Alex, you _otter_ know better than to ask.


----------



## Tangerini (Jun 29, 2007)

yeah, looks like you practically have to beat them off with a stick.


----------



## Antarctican (Jun 29, 2007)

OMG, what a funny photo!!!!!!!!!!  Absolutely priceless.


----------



## Nein-reis (Jun 30, 2007)

ROFL... made my night!


----------



## pheonix991 (Jun 30, 2007)

Stretch Armstrong said:


> Alex, you _otter_ know better than to ask.



Patrick Janka, nobody likes puns, when will you learn...


----------



## doenoe (Jun 30, 2007)

hehehehe best shot evvvaaaaa


----------



## Holly (Jun 30, 2007)

This is to funny!!  I cant believe he got that close!


----------



## TamiyaGuy (Jul 1, 2007)

That was so funny!

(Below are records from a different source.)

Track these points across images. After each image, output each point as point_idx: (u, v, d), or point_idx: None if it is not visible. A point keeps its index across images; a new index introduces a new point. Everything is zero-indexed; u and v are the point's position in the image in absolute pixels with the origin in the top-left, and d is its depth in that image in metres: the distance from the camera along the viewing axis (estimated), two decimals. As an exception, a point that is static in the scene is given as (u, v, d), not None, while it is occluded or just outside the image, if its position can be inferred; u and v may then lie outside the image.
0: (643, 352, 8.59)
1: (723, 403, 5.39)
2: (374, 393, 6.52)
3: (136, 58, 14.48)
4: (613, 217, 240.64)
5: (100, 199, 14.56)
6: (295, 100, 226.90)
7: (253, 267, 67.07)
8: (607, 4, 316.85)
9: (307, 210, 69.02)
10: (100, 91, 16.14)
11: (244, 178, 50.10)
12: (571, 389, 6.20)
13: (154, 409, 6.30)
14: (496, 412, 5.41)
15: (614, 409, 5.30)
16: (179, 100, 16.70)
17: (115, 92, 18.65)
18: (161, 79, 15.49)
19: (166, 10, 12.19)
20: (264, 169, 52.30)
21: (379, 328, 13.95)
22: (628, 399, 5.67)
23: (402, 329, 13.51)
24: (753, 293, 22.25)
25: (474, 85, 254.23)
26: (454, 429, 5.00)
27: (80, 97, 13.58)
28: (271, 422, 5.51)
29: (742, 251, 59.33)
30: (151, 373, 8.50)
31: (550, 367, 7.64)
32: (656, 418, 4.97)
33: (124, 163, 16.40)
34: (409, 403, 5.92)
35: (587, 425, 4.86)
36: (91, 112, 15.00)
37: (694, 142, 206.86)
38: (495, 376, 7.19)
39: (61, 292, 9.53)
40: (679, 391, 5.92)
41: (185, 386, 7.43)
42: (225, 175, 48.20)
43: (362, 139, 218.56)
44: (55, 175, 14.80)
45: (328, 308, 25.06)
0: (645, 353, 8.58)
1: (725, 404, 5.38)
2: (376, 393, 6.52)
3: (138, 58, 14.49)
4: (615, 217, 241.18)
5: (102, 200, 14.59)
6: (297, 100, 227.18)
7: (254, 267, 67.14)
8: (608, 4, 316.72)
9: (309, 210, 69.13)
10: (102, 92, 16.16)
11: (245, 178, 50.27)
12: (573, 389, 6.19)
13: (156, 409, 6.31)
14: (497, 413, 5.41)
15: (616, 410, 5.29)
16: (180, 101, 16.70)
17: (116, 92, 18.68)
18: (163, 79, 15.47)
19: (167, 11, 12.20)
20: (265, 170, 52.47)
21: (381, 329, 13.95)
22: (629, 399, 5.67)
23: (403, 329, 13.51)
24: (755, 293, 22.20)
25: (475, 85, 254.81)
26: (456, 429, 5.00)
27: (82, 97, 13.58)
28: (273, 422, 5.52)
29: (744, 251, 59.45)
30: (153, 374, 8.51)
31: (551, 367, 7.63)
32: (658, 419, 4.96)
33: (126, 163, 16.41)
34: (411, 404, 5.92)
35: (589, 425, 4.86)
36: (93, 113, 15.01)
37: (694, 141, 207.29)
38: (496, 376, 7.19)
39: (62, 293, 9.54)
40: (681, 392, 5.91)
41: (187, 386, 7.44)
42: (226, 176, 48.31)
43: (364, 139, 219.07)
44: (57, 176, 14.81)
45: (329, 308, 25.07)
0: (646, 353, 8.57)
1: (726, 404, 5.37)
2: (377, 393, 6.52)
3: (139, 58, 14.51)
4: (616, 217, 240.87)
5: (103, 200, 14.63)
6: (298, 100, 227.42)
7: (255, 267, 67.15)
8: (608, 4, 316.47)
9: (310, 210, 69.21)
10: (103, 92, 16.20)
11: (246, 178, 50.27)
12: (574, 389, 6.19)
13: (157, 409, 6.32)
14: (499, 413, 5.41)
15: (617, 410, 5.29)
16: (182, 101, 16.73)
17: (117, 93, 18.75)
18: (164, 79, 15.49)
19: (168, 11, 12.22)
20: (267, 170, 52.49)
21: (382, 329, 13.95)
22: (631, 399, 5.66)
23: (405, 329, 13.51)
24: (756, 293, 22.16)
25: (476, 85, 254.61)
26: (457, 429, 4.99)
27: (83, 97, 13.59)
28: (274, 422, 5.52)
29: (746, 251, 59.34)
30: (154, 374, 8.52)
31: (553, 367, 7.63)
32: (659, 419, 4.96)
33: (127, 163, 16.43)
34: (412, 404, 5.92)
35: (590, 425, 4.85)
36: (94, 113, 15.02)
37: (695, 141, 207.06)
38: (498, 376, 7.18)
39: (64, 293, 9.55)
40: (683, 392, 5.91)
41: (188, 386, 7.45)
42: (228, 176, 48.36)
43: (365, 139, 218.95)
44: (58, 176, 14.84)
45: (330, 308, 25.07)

You can almost hear him shouting "no, not him, MEEEEE!"


----------



## the real slim aidy (Jul 4, 2007)

OTTERS!! great shot he knew u were the otter king he wanted ur autograph


----------



## lostprophet (Jul 5, 2007)

Tangerini said:


> yeah, looks like you practically have to beat them off with a stick.



never a truer word spoken


----------